Lender Requirements • Information, Information, Information • (Updated business plan and independent investigating accountant’s report). Can the borrower convince the lenders that the business will be viable post-restructuring. • Additional equity or subordinated debt to go into the Borrower • (consider a rescue rights issue and/or injection of mezzanine finance) • Security and/or additional guarantees • Dividend lock-up • Tighter operating covenants and more stringent reporting covenants • Higher Margin and Fees (even if deferred)
The Bank Syndicate • Consider level of lender consents required for each specific request. Understanding when all lender (as opposed to majority lender) consent is required is key to negotiating with a syndicate. • Borrower may no longer know who its lenders are (watch out for silent sub-participations) • Divergence of objectives among lenders(contrast original lenders looking to recover 100% v. lenders who have bought at a discount in the secondary market who may only need to recover 80% in order to make a profit). • Interaction between Senior and Mezzanine Debt(need to carefully check the intercreditor deed)
The Bank Syndicate (cont.) • Appointment of Steering Committee • How to deal with minority lenders when all lender consent is required. • Debt buy-backs • Yank the Bank – can work against the borrower when a facility is trading below par.
General Issues • Financial Assistance (still relevant?): • Prohibition repealed in relation to a private company giving financial assistance for the purpose of the acquisition of shares in itself or another private company (still applies in relation to public companies) • Despite repeal, proper consideration still required when giving financial assistance • If there is any doubt as to a company’s solvency, the directors will need to consider the interests of the company’s creditors, and the company should not give financial assistance. • Directors should consider the cash flow and net asset position of the company to ensure there are no solvency issues. Although there is no longer a strict requirement for a company to have positive net assets in order to give financial assistance, the existence of net assets is still relevant to the question of the company’s solvency.

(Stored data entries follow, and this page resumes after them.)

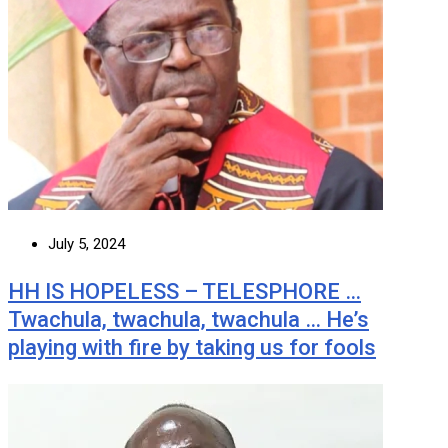
July 5, 2024
HH IS HOPELESS – TELESPHORE …
Twachula, twachula, twachula … He’s
playing with fire by taking us for fools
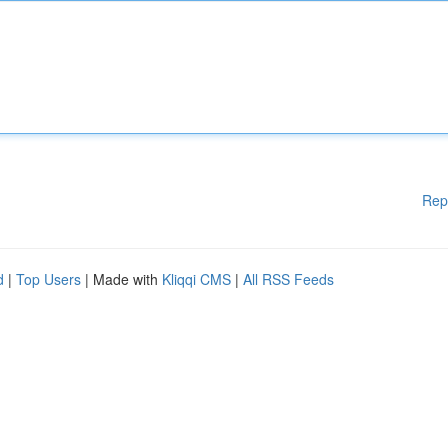
Rep
d
|
Top Users
| Made with
Kliqqi CMS
|
All RSS Feeds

General Issues (cont.) • Set-aside of security • Security can be set aside where it is a transaction at an undervalue (e.g. security taken but no new monies advances) (section 238, IA 1986). • The security must have been created in the two years before the winding up or administration and must have been made when the company was insolvent or resulted in the company's insolvency. • Security can also be set aside where it is a preference transaction (this is where a company intentionally benefits a creditor, surety or guarantor by enhancing its position in the event that the company becomes insolvent) (section 239, IA 1986). Relevant time period here is six months. • A transaction is only a preference if the company is influenced by a desire to put the preferred person in a better position on winding up. • Granting security to try and prolong the life of the company and ensure its survival is probably not a preference (Re MC Bacon Limited [1990] BCC 78) .
General Issues (cont.) • Change of control • where fresh equity injection or debt for equity swap results in a change of control • target debt facilities and key contracts • Listing Rules and Takeover Code issues
Key Points to Take Away • Borrowers need to take early advice (particularly with regard to wrongful trading and general insolvency concerns). • Borrowers need to engage with their lenders but must talk to their advisers first.